Using the JHU data, and the Alteryx data package, I was on my way.
THE WORKFLOWS
I’m going to layout the process I created into separate workflows in order to “step things out”. I think it makes it easier to understand when you can digest a few (relatively) smaller pieces than one giant piece. But one could combine these into either one large workflow, or use the CReW macros to process them in sequence. And finally, you can use Alteryx Server to schedule the job(s) so you can “set it and forget it”!
GEOGRAPHICAL DATA
The JHU data contains U.S. county level data. Recall that I’m interested in looking at deaths per capita by metro area. The Alteryx Allocate dataset (part of the Location + Business Insights datasets) contains metro level and county level details, including which counties belong to which metro area. I can join the JHU data to the Allocate counties, and then aggregate the Allocate counties up to the Allocate metro areas.
First, I created data files for the Allocate datasets I’ll be using – State, County, and Metro. I used a batch macro to loop through the metros, because some metros crossover multiple states. For these, I’d like the metro to be listed separately in each state it belongs to. I also needed to do some clean-up and standardization of the names. The workflow to do this is attached and labeled “Allocate_CreateGeos.yxmd”. Note that you will need the Allocate dataset to see the input configurations.
PREP FOR MAPPING
The next workflow pulls down the most recent JHU data from their GitHub site. It preps the data and joins it to the Allocate datasets in order to put everything on a map.

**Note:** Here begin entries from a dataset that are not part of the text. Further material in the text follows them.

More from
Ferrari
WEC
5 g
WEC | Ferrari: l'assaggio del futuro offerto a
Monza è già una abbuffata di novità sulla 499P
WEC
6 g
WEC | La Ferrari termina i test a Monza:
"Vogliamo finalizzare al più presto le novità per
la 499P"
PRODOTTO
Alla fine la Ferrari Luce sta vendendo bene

You’ll notice that the JHU county names don’t always match exactly to the Allocate county names (a frequent occurrence when matching text fields). So, I have a secondary match that relies on spatial matching (yet another part of the Location + Business Insights dataset) to join those unmatched-by-name JHU counties to an Allocate county.
What I do for these unmatched-by-name records is create a centroid based on the lat/lon listed on the JHU record, and then look for that centroid within the Allocate county spatial polygon. After doing this, all the unmatched-by-name counties are accounted for (and I use the county name from the Allocate dataset instead of the JHU dataset). The final outputs for this workflow is a file with the JHU county COVID information, and a separate file to be used for mapping. Also, note that some counties don’t roll up to a metro area. For these, I combine them into their own geographical representation and spatial object called “Non-Metros”. That way they too are represented on the map, but as kind of an “all others” category.
The workflow for this is also attached and is labeled “DPC_AND_MAP_PREP.yxmd”.
FINAL REPORTS
What I did here was create another batch macro, and the result of each iteration results in a heat-map by state, where the deaths per capita (by metro area) is the heat-map theme. The formula for deaths per capita was simply (# of Deaths / Population) x 100,000. I made use of the Map Legend Splitter and Map Legend Builder along with some formulas to get the map display exactly how I wanted it. I then put that macro into a workflow that read in each state. The result was one PDF for each state. I also made use of the Text Reporting tool to create URL links. Attached is the batch macro for this (“DPC_MAP.yxmc”), and the workflow the macro is used in (“DPC_MAP_BATCH.yxmd”). I've reached the allowed limit of 5 attachments, so check the comments for a few examples of the state PDFs (Illinois, Louisiana, and New York).
And again, you can incorporate all the pieces into one larger workflow or sequential workflows, make use of Scheduler, and have these reports updated daily, with no intervention once the initial build is complete. And now we can look at each metropolitan area, of each state, and compare the deaths per capita in that state across their metro areas, which is what I set out to do. Just one more example of how Alteryx puts these types of analyses in the hands of virtually anyone willing to learn!